Nos abrazamos y nos reímos, como siempre que nos encontrábamos, creo que para mi padrino yo era una especie de recipiente donde con toda naturalidad se había transvasado la amistad entera que tenía con mi padre. Yo era el primer agradecido con esa prolongación y me ponía como un carajito hipertrofiado de orgullo: “Este caballero es mi padrino y además es mi pana de la vida”.
Esa tarde, durante su ponencia, Bermúdez habló como sólo él sabía hacerlo; luego de una introducción que destapó carcajadas dio una vuelta larguísima y extrañísima llena de palabras superesdrújulas cuyo significado desconozco del todo y a las que, por lo visto, hacen falta todos los músculos de la cara para poder pronunciar. El cierre fue magistral, una cosa de una simpleza adorable donde se llegaba a destino con una sonrisa y con un poco de envidia. Me fui a casa pensando en ese don que tenía Bermúdez para echar sus cuentos, una trampa que te fascinaba, te dejaba cautivo, te perdía entre sus chasquidos de lengua, cambios de ritmo y muecas; un discurso en el que por momentos sentías que estabas entendiendo pero entendías mal y luego pensabas que estabas redomadamente perdido pero justo allí era cuando entendías todo y al final aquello cerraba llana y elegantemente. Me recordó un montón a mi padre; a veces entre los amigos cercanos, además de las expresiones y los gestos, incluso las mañas para echar los cuentos se pegan.
Me niego a recordar con tristeza al padrino Bermúdez.
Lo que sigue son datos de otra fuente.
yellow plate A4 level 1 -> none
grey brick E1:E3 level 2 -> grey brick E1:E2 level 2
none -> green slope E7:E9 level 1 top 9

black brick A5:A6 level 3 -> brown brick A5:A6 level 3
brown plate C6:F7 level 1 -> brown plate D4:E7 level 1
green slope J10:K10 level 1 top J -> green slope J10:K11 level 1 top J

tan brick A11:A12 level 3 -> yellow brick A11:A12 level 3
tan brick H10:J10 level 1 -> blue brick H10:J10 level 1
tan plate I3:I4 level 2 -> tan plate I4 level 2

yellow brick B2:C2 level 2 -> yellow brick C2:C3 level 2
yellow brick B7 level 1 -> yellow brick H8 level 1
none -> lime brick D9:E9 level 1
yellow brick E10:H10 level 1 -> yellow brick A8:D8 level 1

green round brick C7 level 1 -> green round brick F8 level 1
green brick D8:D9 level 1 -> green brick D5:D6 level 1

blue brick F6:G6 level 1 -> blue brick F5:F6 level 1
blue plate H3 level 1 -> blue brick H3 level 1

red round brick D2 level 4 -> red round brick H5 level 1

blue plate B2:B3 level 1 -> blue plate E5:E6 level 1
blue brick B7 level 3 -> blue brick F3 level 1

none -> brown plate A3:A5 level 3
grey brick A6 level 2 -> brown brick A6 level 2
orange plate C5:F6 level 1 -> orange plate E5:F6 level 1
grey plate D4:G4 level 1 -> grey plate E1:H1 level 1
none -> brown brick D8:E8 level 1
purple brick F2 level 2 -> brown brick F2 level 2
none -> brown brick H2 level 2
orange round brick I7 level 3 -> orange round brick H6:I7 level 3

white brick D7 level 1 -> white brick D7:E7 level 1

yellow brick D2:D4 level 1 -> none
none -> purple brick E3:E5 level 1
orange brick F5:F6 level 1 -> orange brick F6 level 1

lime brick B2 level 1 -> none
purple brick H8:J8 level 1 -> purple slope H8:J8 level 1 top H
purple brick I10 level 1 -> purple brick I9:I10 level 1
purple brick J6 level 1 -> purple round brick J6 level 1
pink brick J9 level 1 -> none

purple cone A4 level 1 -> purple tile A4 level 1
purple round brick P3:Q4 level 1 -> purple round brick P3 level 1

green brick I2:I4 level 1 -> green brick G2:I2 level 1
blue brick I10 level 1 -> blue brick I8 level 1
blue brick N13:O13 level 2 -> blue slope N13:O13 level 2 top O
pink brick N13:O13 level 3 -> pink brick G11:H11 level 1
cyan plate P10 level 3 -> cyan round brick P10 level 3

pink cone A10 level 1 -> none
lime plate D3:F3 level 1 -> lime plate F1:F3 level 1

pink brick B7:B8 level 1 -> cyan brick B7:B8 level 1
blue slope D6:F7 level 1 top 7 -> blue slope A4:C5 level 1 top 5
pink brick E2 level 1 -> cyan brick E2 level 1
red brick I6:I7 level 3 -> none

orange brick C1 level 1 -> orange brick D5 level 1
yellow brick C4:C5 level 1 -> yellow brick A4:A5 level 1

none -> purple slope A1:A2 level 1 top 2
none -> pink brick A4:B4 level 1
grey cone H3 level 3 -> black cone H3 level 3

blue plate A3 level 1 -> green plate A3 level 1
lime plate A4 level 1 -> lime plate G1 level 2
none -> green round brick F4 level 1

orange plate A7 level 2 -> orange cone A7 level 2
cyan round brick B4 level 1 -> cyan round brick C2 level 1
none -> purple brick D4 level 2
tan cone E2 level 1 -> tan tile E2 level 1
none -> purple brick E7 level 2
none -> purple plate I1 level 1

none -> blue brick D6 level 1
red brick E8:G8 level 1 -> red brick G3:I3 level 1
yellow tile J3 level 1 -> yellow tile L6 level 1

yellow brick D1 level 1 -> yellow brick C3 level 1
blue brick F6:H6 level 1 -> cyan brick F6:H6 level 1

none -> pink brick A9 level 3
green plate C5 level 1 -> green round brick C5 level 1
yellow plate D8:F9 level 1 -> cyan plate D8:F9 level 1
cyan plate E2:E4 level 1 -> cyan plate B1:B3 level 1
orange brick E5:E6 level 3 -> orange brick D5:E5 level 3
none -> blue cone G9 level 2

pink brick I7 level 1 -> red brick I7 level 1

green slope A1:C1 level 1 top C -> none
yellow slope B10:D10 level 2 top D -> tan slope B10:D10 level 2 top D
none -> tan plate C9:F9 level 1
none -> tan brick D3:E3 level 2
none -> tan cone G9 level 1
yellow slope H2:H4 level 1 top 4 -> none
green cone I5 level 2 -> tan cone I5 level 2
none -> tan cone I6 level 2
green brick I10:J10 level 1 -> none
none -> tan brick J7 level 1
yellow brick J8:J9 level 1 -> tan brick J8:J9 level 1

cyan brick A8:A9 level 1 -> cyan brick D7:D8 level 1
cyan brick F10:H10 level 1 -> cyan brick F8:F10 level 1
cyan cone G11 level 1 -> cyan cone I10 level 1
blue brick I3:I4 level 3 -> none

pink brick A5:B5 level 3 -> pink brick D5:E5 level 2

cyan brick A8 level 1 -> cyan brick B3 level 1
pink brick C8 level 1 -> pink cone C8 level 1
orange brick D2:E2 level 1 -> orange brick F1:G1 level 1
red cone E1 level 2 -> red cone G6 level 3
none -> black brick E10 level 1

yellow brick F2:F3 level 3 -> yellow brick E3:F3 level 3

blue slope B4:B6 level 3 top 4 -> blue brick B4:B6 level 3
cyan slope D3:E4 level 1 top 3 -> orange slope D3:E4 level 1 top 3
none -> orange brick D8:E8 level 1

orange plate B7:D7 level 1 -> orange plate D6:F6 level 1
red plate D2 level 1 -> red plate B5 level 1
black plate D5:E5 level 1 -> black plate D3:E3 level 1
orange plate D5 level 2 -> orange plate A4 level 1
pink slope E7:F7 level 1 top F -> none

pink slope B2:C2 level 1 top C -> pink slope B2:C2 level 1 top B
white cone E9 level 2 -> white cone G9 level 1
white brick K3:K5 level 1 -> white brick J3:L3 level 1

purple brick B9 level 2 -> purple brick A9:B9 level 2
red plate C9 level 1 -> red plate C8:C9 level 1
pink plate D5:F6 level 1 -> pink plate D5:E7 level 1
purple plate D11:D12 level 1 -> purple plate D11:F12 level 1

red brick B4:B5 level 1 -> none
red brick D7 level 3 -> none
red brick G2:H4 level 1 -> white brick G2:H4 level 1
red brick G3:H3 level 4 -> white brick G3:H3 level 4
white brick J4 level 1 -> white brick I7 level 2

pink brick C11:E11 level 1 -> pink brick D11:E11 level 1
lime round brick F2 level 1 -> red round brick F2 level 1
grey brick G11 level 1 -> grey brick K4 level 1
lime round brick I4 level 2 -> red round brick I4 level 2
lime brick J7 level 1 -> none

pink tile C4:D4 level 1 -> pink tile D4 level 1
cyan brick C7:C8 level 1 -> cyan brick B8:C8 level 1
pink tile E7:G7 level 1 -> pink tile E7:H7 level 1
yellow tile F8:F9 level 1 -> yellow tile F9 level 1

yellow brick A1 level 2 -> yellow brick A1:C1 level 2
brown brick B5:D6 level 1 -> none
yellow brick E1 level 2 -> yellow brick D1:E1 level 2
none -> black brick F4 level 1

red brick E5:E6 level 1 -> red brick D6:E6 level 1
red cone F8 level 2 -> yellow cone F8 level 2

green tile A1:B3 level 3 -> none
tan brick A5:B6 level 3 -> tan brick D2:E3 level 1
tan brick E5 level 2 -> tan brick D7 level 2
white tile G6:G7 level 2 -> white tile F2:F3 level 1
Utilizaré mi derecho a recordarlo contento. Para mí su solo nombre, su silueta y su olor son -y serán siempre- sinónimos de risa, de buen rato, de grata compañía y mejor charla. Me imagino a Manuel transitando el túnel en cuyo fondo le espera su comité de recepción particular, abrirá mucho los ojos, moverá el bigote mil veces, hará muecas con la boca antes de gritar: “¡Coño, compadre, pero usted está mejor ahora que hace veinte años, no joda!”.
Esta noche los amigos brindan y charlan como nunca y como siempre. Harán falta muchas madrugadas juntas para ponerse al día. Salud.